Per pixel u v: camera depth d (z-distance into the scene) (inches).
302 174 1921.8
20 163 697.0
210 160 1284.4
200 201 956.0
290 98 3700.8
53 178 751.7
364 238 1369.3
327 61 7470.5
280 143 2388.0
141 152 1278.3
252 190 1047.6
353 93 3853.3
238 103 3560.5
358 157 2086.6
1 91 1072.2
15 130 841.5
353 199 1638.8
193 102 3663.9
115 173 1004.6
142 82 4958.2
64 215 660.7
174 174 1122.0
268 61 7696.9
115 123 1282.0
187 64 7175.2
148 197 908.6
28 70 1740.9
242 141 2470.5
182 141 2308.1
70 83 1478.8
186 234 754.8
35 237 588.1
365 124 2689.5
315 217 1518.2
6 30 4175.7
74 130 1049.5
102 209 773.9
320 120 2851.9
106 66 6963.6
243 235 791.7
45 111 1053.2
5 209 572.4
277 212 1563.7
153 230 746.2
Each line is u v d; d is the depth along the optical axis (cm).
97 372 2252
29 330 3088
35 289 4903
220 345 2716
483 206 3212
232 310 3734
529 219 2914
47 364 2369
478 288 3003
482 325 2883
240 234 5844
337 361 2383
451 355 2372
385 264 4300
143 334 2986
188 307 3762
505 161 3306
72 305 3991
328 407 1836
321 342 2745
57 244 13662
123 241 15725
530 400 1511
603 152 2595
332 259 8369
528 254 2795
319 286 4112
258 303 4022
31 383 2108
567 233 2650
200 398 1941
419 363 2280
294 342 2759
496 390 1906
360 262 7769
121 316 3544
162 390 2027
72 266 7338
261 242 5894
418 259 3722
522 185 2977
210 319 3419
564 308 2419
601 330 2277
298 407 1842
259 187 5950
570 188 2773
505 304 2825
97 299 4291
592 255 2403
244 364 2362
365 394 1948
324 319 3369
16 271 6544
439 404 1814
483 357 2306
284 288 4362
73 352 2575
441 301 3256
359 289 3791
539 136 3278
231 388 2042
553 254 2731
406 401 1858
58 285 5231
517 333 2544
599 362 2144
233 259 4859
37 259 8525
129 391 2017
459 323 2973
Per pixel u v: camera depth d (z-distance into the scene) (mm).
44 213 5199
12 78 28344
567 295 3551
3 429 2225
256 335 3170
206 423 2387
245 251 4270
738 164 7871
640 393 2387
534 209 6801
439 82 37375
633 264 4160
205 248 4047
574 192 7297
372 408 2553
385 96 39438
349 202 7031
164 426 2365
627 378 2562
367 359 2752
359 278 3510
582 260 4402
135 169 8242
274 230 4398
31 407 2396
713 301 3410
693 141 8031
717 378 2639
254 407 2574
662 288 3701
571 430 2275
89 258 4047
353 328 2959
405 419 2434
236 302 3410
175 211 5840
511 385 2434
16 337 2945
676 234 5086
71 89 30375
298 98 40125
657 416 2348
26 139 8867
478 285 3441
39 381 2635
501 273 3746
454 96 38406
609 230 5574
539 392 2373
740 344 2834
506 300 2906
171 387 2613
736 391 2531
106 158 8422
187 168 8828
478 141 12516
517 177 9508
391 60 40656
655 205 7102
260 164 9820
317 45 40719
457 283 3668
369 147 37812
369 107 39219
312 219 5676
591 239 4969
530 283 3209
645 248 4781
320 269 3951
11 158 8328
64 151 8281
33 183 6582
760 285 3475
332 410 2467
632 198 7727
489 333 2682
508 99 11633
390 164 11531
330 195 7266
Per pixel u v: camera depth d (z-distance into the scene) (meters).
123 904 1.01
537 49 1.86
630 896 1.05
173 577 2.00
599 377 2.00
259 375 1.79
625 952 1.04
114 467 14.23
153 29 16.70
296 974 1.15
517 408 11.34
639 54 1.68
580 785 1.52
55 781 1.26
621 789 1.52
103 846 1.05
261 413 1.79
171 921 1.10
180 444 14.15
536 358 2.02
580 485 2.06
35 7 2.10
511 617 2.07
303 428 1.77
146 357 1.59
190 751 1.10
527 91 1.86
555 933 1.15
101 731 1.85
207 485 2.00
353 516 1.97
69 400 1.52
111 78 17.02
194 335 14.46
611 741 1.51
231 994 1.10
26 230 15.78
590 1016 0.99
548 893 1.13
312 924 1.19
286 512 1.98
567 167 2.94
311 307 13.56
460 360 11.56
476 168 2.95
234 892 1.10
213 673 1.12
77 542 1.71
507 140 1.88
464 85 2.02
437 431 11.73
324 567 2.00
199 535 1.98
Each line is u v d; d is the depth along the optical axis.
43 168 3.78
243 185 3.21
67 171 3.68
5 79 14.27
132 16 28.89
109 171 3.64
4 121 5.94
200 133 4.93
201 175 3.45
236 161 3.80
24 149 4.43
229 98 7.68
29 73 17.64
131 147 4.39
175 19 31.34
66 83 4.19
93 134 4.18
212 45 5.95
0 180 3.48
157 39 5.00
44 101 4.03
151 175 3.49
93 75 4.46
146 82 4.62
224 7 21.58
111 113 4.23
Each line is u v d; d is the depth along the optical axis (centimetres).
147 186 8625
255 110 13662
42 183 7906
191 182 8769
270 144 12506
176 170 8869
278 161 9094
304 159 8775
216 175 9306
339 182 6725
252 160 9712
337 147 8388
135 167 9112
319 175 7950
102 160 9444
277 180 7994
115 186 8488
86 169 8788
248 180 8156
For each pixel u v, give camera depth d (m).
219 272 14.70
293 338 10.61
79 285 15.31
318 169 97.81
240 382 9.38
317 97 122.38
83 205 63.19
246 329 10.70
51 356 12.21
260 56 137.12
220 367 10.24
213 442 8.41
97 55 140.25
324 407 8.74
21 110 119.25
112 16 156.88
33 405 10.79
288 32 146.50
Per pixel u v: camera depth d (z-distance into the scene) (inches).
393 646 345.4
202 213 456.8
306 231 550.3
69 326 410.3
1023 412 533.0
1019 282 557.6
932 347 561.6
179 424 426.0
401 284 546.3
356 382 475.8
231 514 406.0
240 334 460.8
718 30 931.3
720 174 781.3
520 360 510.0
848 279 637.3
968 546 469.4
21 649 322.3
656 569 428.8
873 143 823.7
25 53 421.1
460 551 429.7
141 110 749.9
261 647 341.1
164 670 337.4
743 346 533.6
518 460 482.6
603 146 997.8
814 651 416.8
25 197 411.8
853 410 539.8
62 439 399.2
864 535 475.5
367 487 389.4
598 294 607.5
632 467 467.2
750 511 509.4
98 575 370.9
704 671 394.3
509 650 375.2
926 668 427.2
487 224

* **Work request**: Write out each entry again, word for word.

* **Reply**:
Per pixel u v: camera depth d (z-distance into the scene) (inches).
302 174 1921.8
20 163 697.0
210 160 1284.4
200 201 956.0
290 98 3700.8
53 178 751.7
364 238 1369.3
327 61 7470.5
280 143 2388.0
141 152 1278.3
252 190 1047.6
353 93 3853.3
238 103 3560.5
358 157 2086.6
1 91 1072.2
15 130 841.5
353 199 1638.8
193 102 3663.9
115 173 1004.6
142 82 4958.2
64 215 660.7
174 174 1122.0
268 61 7696.9
115 123 1282.0
187 64 7175.2
148 197 908.6
28 70 1740.9
242 141 2470.5
182 141 2308.1
70 83 1478.8
186 234 754.8
35 237 588.1
365 124 2689.5
315 217 1518.2
6 30 4175.7
74 130 1049.5
102 209 773.9
320 120 2851.9
106 66 6963.6
243 235 791.7
45 111 1053.2
5 209 572.4
277 212 1563.7
153 230 746.2
Each line is u v d; d is the depth along the optical axis (cm).
97 372 2252
29 330 3088
35 289 4903
220 345 2716
483 206 3212
232 310 3734
529 219 2914
47 364 2369
478 288 3003
482 325 2883
240 234 5844
337 361 2383
451 355 2372
385 264 4300
143 334 2986
188 307 3762
505 161 3306
72 305 3991
328 407 1836
321 342 2745
57 244 13662
123 241 15725
530 400 1511
603 152 2595
332 259 8369
528 254 2795
319 286 4112
258 303 4022
31 383 2108
567 233 2650
200 398 1941
419 363 2280
294 342 2759
496 390 1906
360 262 7769
121 316 3544
162 390 2027
72 266 7338
261 242 5894
418 259 3722
522 185 2977
210 319 3419
564 308 2419
601 330 2277
298 407 1842
259 187 5950
570 188 2773
505 304 2825
97 299 4291
592 255 2403
244 364 2362
365 394 1948
324 319 3369
16 271 6544
439 404 1814
483 357 2306
284 288 4362
73 352 2575
441 301 3256
359 289 3791
539 136 3278
231 388 2042
553 254 2731
406 401 1858
58 285 5231
517 333 2544
599 362 2144
233 259 4859
37 259 8525
129 391 2017
459 323 2973
Per pixel u v: camera depth d (z-distance into the scene) (mm).
44 213 5199
12 78 28344
567 295 3551
3 429 2225
256 335 3170
206 423 2387
245 251 4270
738 164 7871
640 393 2387
534 209 6801
439 82 37375
633 264 4160
205 248 4047
574 192 7297
372 408 2553
385 96 39438
349 202 7031
164 426 2365
627 378 2562
367 359 2752
359 278 3510
582 260 4402
135 169 8242
274 230 4398
31 407 2396
713 301 3410
693 141 8031
717 378 2639
254 407 2574
662 288 3701
571 430 2275
89 258 4047
353 328 2959
405 419 2434
236 302 3410
175 211 5840
511 385 2434
16 337 2945
676 234 5086
71 89 30375
298 98 40125
657 416 2348
26 139 8867
478 285 3441
39 381 2635
501 273 3746
454 96 38406
609 230 5574
539 392 2373
740 344 2834
506 300 2906
171 387 2613
736 391 2531
106 158 8422
187 168 8828
478 141 12516
517 177 9508
391 60 40656
655 205 7102
260 164 9820
317 45 40719
457 283 3668
369 147 37812
369 107 39219
312 219 5676
591 239 4969
530 283 3209
645 248 4781
320 269 3951
11 158 8328
64 151 8281
33 183 6582
760 285 3475
332 410 2467
632 198 7727
489 333 2682
508 99 11633
390 164 11531
330 195 7266
Per pixel u v: camera depth d (z-distance into the scene) (meters).
123 904 1.01
537 49 1.86
630 896 1.05
173 577 2.00
599 377 2.00
259 375 1.79
625 952 1.04
114 467 14.23
153 29 16.70
296 974 1.15
517 408 11.34
639 54 1.68
580 785 1.52
55 781 1.26
621 789 1.52
103 846 1.05
261 413 1.79
171 921 1.10
180 444 14.15
536 358 2.02
580 485 2.06
35 7 2.10
511 617 2.07
303 428 1.77
146 357 1.59
190 751 1.10
527 91 1.86
555 933 1.15
101 731 1.85
207 485 2.00
353 516 1.97
69 400 1.52
111 78 17.02
194 335 14.46
611 741 1.51
231 994 1.10
26 230 15.78
590 1016 0.99
548 893 1.13
312 924 1.19
286 512 1.98
567 167 2.94
311 307 13.56
460 360 11.56
476 168 2.95
234 892 1.10
213 673 1.12
77 542 1.71
507 140 1.88
464 85 2.02
437 431 11.73
324 567 2.00
199 535 1.98
Each line is u v d; d is the depth along the optical axis.
43 168 3.78
243 185 3.21
67 171 3.68
5 79 14.27
132 16 28.89
109 171 3.64
4 121 5.94
200 133 4.93
201 175 3.45
236 161 3.80
24 149 4.43
229 98 7.68
29 73 17.64
131 147 4.39
175 19 31.34
66 83 4.19
93 134 4.18
212 45 5.95
0 180 3.48
157 39 5.00
44 101 4.03
151 175 3.49
93 75 4.46
146 82 4.62
224 7 21.58
111 113 4.23
Each line is u v d; d is the depth along the optical axis (centimetres).
147 186 8625
255 110 13662
42 183 7906
191 182 8769
270 144 12506
176 170 8869
278 161 9094
304 159 8775
216 175 9306
339 182 6725
252 160 9712
337 147 8388
135 167 9112
319 175 7950
102 160 9444
277 180 7994
115 186 8488
86 169 8788
248 180 8156
For each pixel u v, give camera depth d (m).
219 272 14.70
293 338 10.61
79 285 15.31
318 169 97.81
240 382 9.38
317 97 122.38
83 205 63.19
246 329 10.70
51 356 12.21
260 56 137.12
220 367 10.24
213 442 8.41
97 55 140.25
324 407 8.74
21 110 119.25
112 16 156.88
33 405 10.79
288 32 146.50
Per pixel u v: camera depth d (z-distance into the scene) (inches).
393 646 345.4
202 213 456.8
306 231 550.3
69 326 410.3
1023 412 533.0
1019 282 557.6
932 347 561.6
179 424 426.0
401 284 546.3
356 382 475.8
231 514 406.0
240 334 460.8
718 30 931.3
720 174 781.3
520 360 510.0
848 279 637.3
968 546 469.4
21 649 322.3
656 569 428.8
873 143 823.7
25 53 421.1
460 551 429.7
141 110 749.9
261 647 341.1
164 670 337.4
743 346 533.6
518 460 482.6
603 146 997.8
814 651 416.8
25 197 411.8
853 410 539.8
62 439 399.2
864 535 475.5
367 487 389.4
598 294 607.5
632 467 467.2
750 511 509.4
98 575 370.9
704 671 394.3
509 650 375.2
926 668 427.2
487 224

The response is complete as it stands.